Turtle pond at dusk, after Kristen and I have put David to bed. I held him in my arms and rocked him after she'd nursed him, and then I laid him with Douglas Bear into the crib. It's been raining for two days straight, a boiling gray sky one minute, torrents the next. But the air has gone still and the clouds risen away from the earth leaving humid mist draped like cotton bunting on the low hills around the still, black water. The rain begins again as I push the canoe away from the landing and paddle toward the shadow-obscured tree-lined far shore. The air is so warm and wet the rain doesn't seem to make a difference. The damp has settled like a jungle humidity, and pond feels exotic. I catch a big perch and a bass and after a while hang up a fly in some duckweed near the shore.
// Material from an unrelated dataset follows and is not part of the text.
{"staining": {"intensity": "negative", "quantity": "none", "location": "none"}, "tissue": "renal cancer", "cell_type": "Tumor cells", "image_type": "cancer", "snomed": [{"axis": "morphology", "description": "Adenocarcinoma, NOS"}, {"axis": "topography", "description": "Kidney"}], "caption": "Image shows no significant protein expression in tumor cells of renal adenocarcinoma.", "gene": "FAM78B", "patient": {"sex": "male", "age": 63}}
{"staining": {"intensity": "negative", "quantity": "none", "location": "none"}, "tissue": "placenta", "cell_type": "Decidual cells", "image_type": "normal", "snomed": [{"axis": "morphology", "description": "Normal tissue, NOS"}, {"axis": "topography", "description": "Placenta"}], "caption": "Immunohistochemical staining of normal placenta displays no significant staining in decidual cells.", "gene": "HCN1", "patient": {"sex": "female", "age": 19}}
I reach down to untangle the fly and feel a momentary fear; the pond is full of snapping turtles and snakes, and the night is dark now. I think, you have to be a certain kind of creature to think this is as fun as I do, swatting mosquitoes, smelling of fish, sweat and Deep Woods Off, reaching into who knows what... I was going to write this post about the huge bass I caught on a big topwater bass bug, the one that I saw out of the corner of my eye, slurping a insect off the water like a bluegill would. But I like the image of the mist, the dark, the water and the sound of rising fish. I'll leave it here.
Interview with Mel Gibson on 'The Passion'
Here's a link to Real Audio file of an EWTN interview with Mel Gibson regarding the film he's directing, 'The Passion.' The film, entirely in Aramaic and Latin, recounts the last 12 hours of Christ's life. Gibson, a devout Catholic, says he strove for biblical accuracy, even when it meant including scenes of suffering that would be painful to watch. I can't wait for this film for a number of reasons, including its principle subject, its daring choice of languages and the fact that Gibson's proven himself to be a great visual director. (The interview starts at about 9 minutes, 20 seconds into the file.)

Saturday, August 02, 2003

A Bioethicist's Take on Genesis
This Edward Rothstein review of the book The Beginning of Wisdom by Leon R. Kass, the controversial chairman of the President's Council on Bioethics, looks at Genesis not just as a history, or a fable for a secular world, but as philosophy, with tensions that still resonate in our culture arena today. I'm looking forward to getting hold of a copy.
New Pictures in The David Album!
I finally got around to posting months 9 and 10, and boy are they cute!